Hi Tom,
"What did the $750K study actually find?"
I was told by staff there are no written reports produced from this expenditure.
One consultant was paid over $200K. Another $ .75MM is budgeted for the broadband initiative / study this year (2013). Of course we are paying for this in part through the two 3 percent rate increases over the last year. I have the breakdown of those expenses up to EOY 2012 and was given permission to post this as an answer to a similar question on Mike's forum. I agreed to redact the names of the consultants. I just haven't had the time and quite honestly have been hoping OPALCO would do it.
"Why is the OPALCO board being so non-transparent?"
Could be a number of reasons. I do not think this board is by nature trying to keep the owners in the dark for nefarious reasons. These are very good people and I feel fortunate we have them as board members.
There is the potential for great tension between owners and boards when owners are kept in the dark. Boards have financial duties to reveal to the cooperative owners the financial risks of and capital expansions into new lines of business. There have been lawsuits over this sort of thing. My hope is that will not occur here.
As to reasons. One intimation from staff is the notion that it would reveal too much information to our competitors. Understanding broadband costs is hardly a dark art to CenturyLink (CTL). Some of the largest costs in terms of capital investment have to do with ditching and fiber extensions. Something CTL understands as well as our co-op. In fact both companies regularly throw cables into the same ditches. Both OPALCO and CTL have sniffed each other out pretty thoroughly in terms of capabilities.
The only people behind the curve in terms of understanding the costs are the owners of our co-op.

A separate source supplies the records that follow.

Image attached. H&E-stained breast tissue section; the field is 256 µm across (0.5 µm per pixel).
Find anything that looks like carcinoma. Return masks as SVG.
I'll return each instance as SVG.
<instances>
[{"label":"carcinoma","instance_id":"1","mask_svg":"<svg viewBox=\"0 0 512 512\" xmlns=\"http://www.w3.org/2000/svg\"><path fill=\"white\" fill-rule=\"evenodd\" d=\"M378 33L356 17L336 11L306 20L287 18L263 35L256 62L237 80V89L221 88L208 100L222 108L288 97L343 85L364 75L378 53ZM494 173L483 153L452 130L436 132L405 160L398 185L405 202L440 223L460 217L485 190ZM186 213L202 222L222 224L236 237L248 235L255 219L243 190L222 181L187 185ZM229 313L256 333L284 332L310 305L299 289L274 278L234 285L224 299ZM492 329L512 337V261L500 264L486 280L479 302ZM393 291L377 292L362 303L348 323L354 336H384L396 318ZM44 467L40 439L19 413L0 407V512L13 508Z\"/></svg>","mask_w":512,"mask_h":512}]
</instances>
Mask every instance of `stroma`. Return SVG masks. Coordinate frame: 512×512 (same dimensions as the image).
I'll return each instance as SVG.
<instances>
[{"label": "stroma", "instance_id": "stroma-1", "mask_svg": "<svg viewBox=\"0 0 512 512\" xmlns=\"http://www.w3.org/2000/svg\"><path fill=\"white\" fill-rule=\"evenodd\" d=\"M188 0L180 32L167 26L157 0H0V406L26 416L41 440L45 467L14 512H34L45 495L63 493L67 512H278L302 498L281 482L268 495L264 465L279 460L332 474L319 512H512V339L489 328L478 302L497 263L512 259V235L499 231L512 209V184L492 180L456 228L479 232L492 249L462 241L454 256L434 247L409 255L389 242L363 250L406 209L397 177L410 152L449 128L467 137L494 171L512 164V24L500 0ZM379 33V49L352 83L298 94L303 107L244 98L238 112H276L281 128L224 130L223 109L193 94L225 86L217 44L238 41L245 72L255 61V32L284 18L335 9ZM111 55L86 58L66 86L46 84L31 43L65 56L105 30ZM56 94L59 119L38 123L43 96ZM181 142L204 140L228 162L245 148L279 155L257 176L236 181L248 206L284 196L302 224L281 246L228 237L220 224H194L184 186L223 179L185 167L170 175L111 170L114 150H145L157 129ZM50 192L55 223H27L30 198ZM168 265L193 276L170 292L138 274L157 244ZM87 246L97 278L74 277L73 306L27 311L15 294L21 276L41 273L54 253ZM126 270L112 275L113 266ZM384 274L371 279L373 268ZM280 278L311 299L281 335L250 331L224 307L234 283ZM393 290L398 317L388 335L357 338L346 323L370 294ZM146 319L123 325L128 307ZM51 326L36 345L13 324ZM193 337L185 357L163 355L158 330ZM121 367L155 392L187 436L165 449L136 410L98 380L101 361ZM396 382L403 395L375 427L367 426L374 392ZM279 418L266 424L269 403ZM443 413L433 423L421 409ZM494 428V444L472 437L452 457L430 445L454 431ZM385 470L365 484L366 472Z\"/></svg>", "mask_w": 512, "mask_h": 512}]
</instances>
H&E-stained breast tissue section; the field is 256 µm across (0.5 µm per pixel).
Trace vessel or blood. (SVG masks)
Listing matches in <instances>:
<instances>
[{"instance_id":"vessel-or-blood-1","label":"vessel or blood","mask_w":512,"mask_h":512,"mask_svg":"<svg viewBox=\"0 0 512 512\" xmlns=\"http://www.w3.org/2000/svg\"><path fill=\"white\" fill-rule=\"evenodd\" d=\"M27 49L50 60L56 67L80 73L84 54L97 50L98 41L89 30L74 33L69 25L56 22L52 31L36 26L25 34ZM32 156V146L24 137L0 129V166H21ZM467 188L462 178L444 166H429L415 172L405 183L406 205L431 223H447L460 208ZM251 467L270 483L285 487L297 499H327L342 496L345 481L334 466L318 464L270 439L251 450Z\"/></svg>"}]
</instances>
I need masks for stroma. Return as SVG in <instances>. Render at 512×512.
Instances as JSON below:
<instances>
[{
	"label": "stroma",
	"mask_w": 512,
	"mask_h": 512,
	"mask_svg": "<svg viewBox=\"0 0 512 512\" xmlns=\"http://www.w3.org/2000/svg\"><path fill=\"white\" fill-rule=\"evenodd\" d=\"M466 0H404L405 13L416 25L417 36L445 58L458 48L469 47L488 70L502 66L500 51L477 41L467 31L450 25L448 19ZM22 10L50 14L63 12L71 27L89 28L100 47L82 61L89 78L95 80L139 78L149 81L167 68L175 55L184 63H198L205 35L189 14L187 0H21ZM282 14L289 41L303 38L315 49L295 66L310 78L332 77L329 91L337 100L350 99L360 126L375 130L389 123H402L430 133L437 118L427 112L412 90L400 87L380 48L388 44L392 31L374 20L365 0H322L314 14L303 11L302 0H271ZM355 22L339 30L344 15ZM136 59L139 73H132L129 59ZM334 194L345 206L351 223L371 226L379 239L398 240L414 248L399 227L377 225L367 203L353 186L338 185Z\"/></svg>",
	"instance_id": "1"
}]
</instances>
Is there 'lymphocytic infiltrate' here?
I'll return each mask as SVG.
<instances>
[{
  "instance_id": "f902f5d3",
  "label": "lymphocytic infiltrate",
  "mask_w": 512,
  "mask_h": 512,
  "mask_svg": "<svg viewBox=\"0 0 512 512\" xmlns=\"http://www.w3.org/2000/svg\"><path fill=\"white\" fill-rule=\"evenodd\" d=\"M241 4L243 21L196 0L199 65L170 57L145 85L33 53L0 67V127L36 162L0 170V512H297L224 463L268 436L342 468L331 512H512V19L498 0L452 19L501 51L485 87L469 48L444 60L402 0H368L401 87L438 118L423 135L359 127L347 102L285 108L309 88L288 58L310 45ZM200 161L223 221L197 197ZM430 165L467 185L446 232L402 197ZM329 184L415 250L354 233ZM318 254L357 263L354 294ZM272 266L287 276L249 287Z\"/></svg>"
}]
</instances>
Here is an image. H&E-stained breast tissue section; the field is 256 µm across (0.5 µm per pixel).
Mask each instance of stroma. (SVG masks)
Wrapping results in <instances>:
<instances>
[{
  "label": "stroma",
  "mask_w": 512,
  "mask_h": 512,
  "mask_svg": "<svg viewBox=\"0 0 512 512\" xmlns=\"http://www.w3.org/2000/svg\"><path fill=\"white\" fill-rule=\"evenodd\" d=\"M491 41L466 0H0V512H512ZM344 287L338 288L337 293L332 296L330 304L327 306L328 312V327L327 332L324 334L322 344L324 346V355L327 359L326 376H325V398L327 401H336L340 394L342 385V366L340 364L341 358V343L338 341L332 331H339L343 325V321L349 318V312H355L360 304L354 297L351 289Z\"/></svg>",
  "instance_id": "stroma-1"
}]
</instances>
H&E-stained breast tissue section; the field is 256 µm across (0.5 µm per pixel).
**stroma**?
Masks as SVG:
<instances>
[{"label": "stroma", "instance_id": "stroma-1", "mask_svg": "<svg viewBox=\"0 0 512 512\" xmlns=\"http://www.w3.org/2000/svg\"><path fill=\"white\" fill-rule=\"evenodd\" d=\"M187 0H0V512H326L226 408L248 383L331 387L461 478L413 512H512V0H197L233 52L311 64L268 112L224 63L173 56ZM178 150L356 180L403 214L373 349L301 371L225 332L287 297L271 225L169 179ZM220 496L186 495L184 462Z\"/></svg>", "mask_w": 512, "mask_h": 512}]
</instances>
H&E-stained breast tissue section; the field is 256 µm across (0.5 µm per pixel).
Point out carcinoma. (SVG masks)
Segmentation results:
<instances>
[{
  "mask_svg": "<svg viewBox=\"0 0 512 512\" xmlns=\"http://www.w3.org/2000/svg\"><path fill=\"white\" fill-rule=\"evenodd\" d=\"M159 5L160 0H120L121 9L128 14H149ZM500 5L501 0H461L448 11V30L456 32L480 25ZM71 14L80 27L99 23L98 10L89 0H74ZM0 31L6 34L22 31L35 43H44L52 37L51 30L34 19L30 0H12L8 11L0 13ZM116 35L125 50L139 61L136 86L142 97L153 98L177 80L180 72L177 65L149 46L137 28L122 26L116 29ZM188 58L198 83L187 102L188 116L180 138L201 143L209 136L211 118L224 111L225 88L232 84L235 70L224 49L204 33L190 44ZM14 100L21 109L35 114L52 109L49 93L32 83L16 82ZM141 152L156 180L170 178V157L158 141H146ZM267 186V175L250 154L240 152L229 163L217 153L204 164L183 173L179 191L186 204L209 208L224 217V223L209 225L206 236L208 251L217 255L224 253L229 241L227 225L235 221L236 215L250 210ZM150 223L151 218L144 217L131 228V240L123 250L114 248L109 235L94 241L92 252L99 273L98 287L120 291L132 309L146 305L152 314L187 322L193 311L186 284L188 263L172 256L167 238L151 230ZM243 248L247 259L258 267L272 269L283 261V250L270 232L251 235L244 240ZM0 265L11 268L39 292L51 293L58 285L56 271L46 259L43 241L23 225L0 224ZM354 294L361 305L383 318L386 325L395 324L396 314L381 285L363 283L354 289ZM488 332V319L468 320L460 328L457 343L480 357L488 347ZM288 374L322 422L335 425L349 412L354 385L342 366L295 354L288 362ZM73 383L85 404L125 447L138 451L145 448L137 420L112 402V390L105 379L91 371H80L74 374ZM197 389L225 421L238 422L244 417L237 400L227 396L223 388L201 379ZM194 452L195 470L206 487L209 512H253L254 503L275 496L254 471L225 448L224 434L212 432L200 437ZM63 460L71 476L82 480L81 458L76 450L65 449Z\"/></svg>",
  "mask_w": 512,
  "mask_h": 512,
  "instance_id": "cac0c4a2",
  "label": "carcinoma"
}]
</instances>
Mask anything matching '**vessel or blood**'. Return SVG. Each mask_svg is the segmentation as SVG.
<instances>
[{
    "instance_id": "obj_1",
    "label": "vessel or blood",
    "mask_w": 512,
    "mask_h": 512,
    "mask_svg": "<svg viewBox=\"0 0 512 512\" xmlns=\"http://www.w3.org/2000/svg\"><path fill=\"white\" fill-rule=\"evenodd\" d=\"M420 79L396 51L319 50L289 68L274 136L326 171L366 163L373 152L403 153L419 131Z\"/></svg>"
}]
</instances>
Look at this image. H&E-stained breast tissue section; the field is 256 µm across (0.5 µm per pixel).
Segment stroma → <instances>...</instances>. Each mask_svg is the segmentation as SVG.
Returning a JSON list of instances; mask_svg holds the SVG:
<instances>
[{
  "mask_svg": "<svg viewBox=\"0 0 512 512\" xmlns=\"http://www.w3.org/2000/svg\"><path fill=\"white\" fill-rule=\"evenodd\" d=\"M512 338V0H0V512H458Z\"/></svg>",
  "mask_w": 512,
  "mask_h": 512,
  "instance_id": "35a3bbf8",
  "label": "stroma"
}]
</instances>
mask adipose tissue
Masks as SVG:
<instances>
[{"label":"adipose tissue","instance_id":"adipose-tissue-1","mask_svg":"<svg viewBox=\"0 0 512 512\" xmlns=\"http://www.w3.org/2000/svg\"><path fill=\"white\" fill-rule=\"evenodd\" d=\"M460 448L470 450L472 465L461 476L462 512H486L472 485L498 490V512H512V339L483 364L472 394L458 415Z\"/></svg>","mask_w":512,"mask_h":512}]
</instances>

The board and staff admit the numbers are "challenging" and "tight." It may be a tacit indication that the numbers may not work. Quite honestly they went from $23MM to $30MM to $34MM on the estimate in a short period last year. So I think there may be a lot of capital expansion built into the $7MM per year and that way they don't have to pin down the capital costs up front.
I calculate that a little over $2MM per year over 25 years will go to pay off the debt on the $34MM capital expansion. So that leaves about $5MM per year going to O & M, which presumably includes the cost of our mainland backhaul and Internet connection POP. If there is capital expansion in that additional $5MM per year we have not been informed what that is. BTW, that $5MM per year is more than what we pay annually for the O & M on our entire distribution grid O & M.
I am not confident that the current $34MM estimate is correct because OPALCO does not have answers to some very straightforward questions that have been asked on Mike's forum. Many of which I have asked before his forum existed without ready answers being provided. This gives reason for some to think the estimate is a huge WAG. I think it is not quite that bad, but as owners we are being given no evidence to suggest otherwise.
The big question we don't know is how much does the WISP and broadband consumer tech support portion of supporting the proposed network cost. I believe the O & M costs for running a wholesale broadband backhaul (open network) would be far cheaper in O & M costs than what is being proposed. However, what would our co-op have to charge to the WISP, CLEC or ILEC retailer and provider of the consumer products in order to cover the wholesale open network approach?
We don't know and yet the board and staff claim they have done the financial analysis and the only way it works is to provide the entire consumer solution. However, when the 3 members of the board (team broadband) asked to meet with me last January it became clear during the 3-1/2+ hour meeting they had not really figured out what the costs would be to wholesale. So I'm not sure how they can aver that the wholesale solution doesn't work for our co-op.
Tom, give me a call and we can bounce around some ideas on how to better inform our owners.
Thanks for your words of appreciation. I had similar thoughts shared by folks on Lopez.